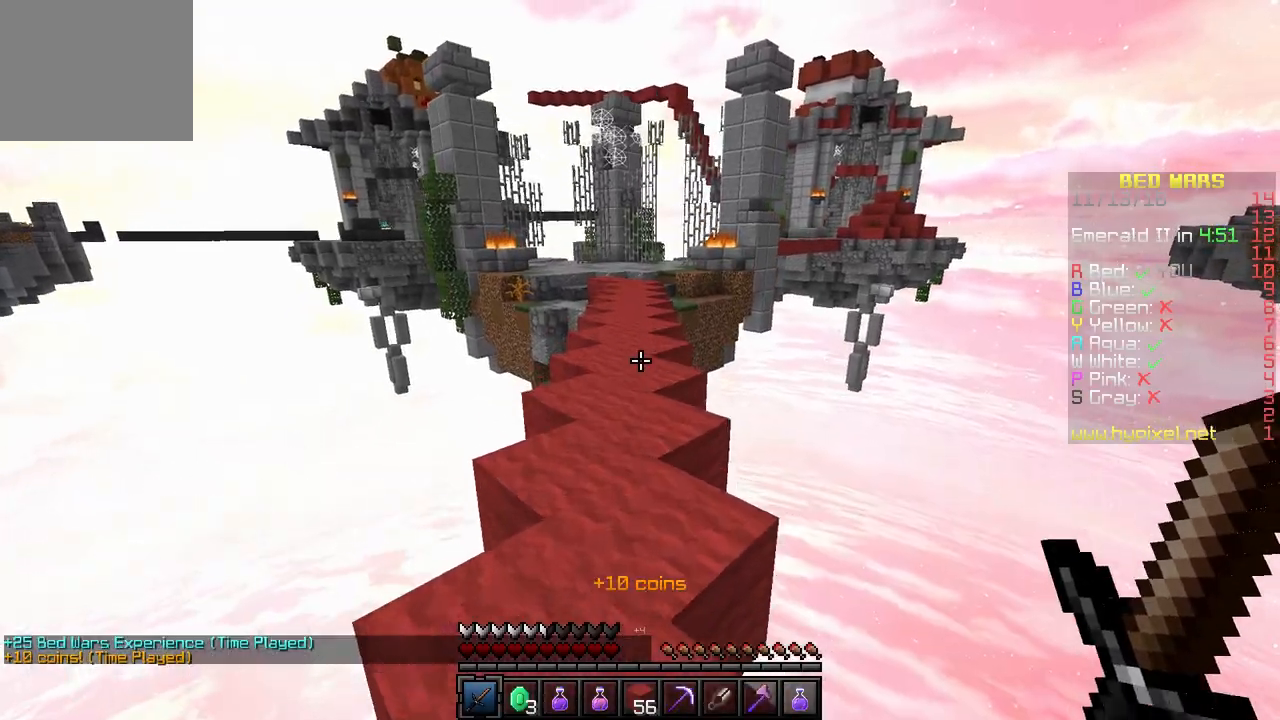
{"keys": ["w"], "events": []}
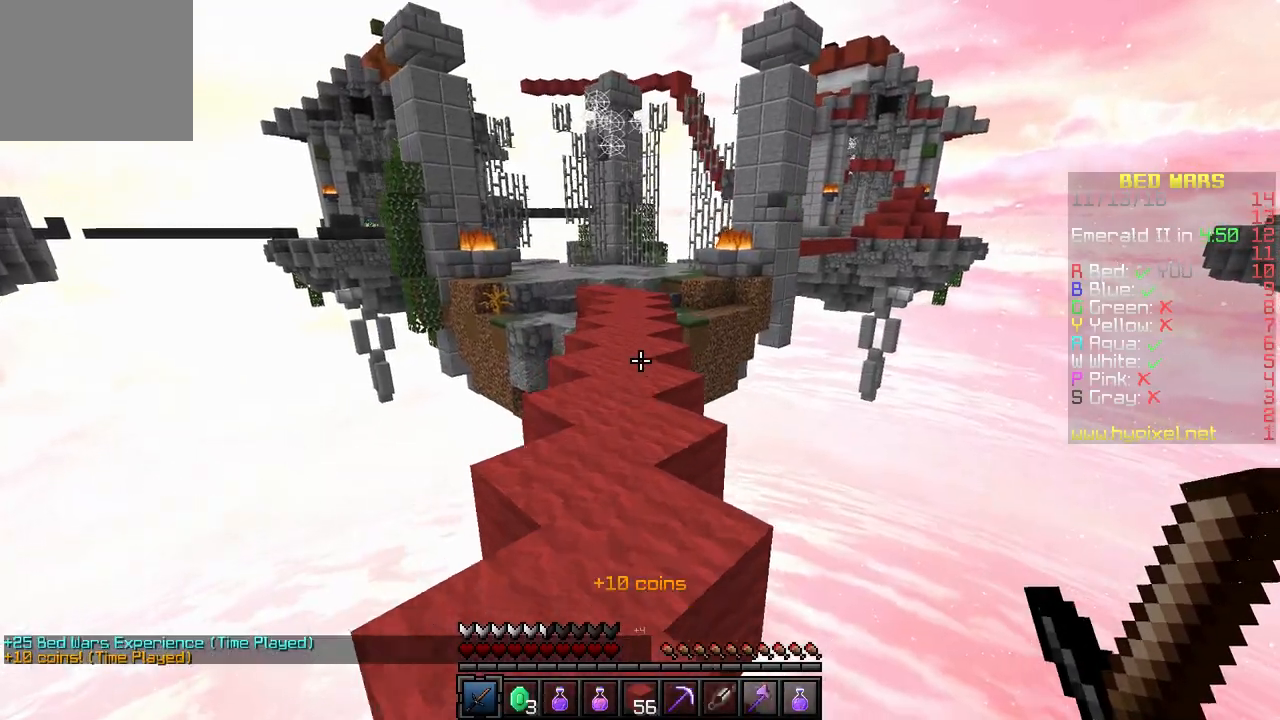
{"keys": ["a", "w"], "events": [[133, "a", "down"]]}
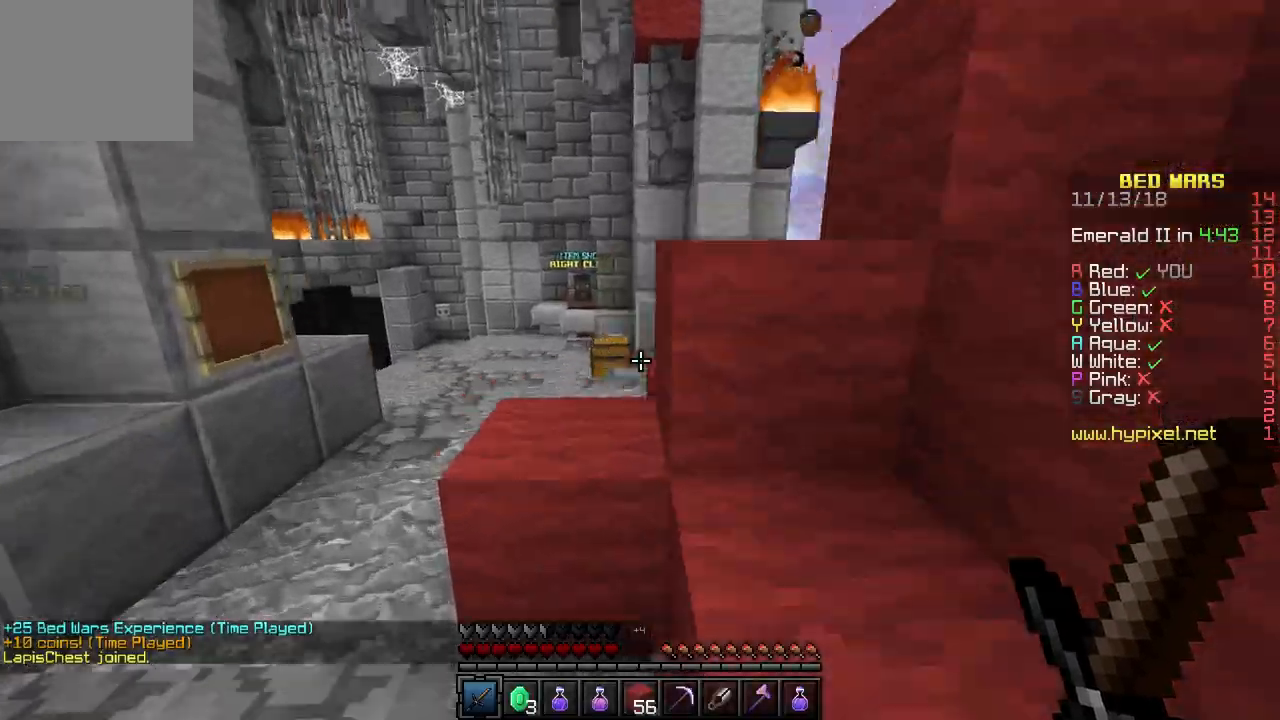
{"keys": ["w"], "events": [[200, "a", "up"]]}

************

What the exercise asks = What is needed here is an exact transcript of the data above, pictures excluded.

Result =
{"keys": ["w"], "events": []}
{"keys": ["a", "w"], "events": [[133, "a", "down"]]}
{"keys": ["w"], "events": [[200, "a", "up"]]}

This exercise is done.